Socialistas defendem descentralização de competências do presidente da Câmara e querem relatórios anuais apresentados à Assembleia Municipal.
O Partido Socialista (PS) de Vila Nova de Famalicão apresentou, na última sessão da Assembleia Municipal, um conjunto de propostas de alteração ao Regimento do Conselho Municipal de Saúde. A iniciativa dos socialistas visa reforçar a transparência, a proximidade com os cidadãos e a participação democrática na definição das políticas de saúde do concelho.
Durante o debate sobre o documento, a deputada municipal socialista Sandra Santos assumiu o protagonismo ao defender a necessidade premente de dinamizar o funcionamento deste órgão consultivo, dada a relevância das suas competências. Como medida primordial, o PS propôs que o Conselho Municipal de Saúde passe a reunir ordinariamente com uma periodicidade trimestral, duplicando a frequência atual de apenas duas reuniões anuais, refere uma nota enviada à comunicação social.
Além do incremento no número de sessões, a bancada do PS centrou as suas exigências na partilha de informação com o eleitorado. Os socialistas propõem:
A divulgação pública de todas as atas, pareceres e recomendações emitidas pelo Conselho.
A elaboração e apresentação de um relatório anual detalhado perante a Assembleia Municipal.
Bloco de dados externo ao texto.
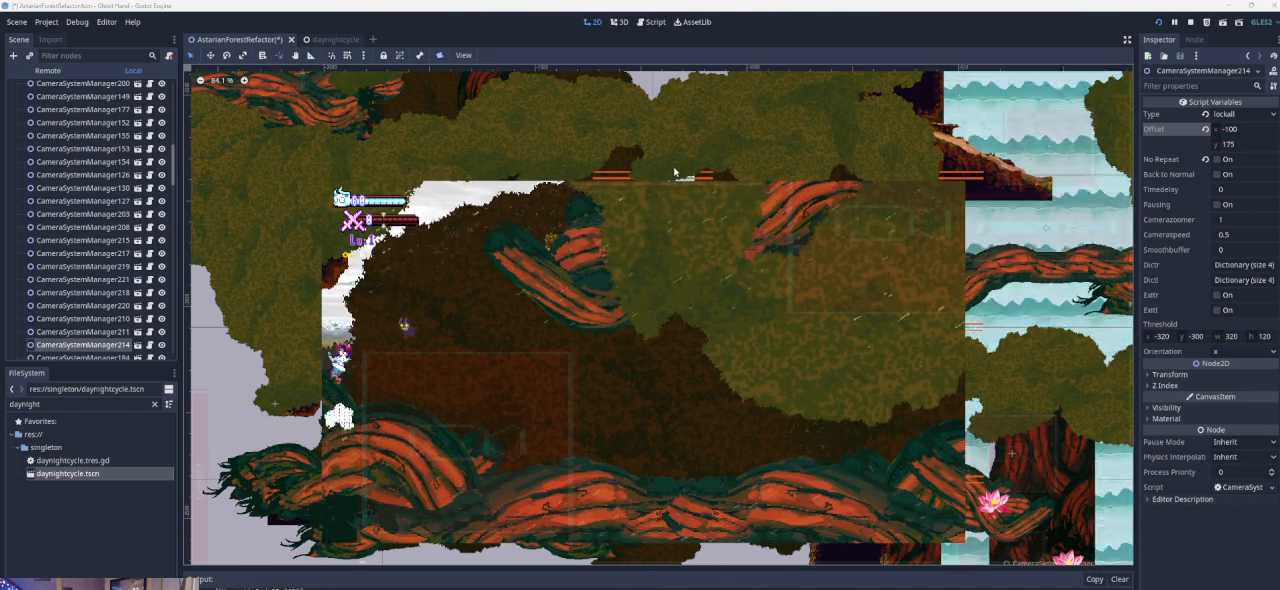
{"buttons": ["CROSS"], "left_stick": "left", "events": [[33, "left_stick", "right"], [300, "left_stick", "left"]]}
Segundo o partido, estas medidas são fundamentais para que tanto os deputados municipais como os famalicenses consigam acompanhar de perto a atividade e as decisões tomadas pelo órgão.
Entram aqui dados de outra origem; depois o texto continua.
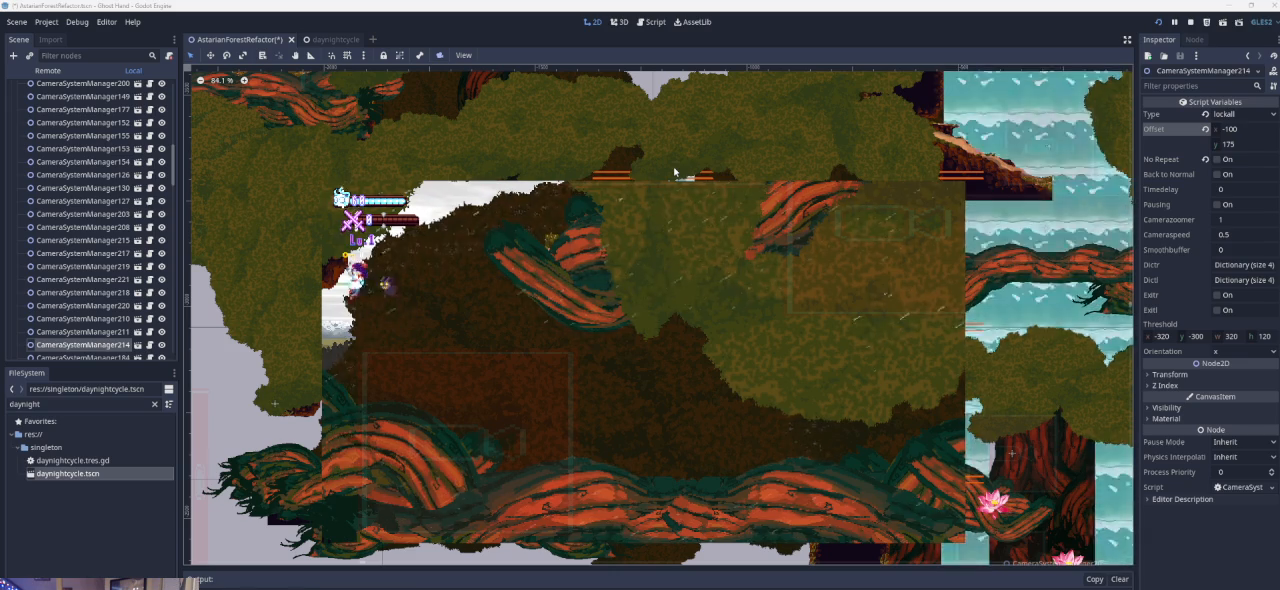
{"buttons": ["CROSS"], "left_stick": "right", "events": [[167, "CROSS", "up"], [200, "left_stick", "center"], [233, "CROSS", "down"], [367, "left_stick", "right"]]}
Críticas à “excessiva concentração de competências”
Outro dos pontos fraturantes apontados por Sandra Santos prende-se com o modelo de liderança do Conselho. O PS manifestou preocupação face àquilo que considera ser uma “excessiva concentração de competências” na figura do presidente da Câmara Municipal, a quem cabe atualmente, de forma exclusiva, a fixação da ordem de trabalhos e a escolha dos temas a debate.
Para a força política da oposição, um órgão descentralizado que ambiciona promover o diálogo deve instituir mecanismos que permitam aos restantes membros contribuir ativamente para a agenda, assegurando um funcionamento mais plural e democrático.
“A saúde dos famalicenses merece um Conselho Municipal de Saúde vivo, participado, transparente e capaz de acompanhar, de forma permanente, os desafios que o concelho enfrenta“, rematou o Partido Socialista em comunicado, assegurando que manterá esta exigência na agenda política local.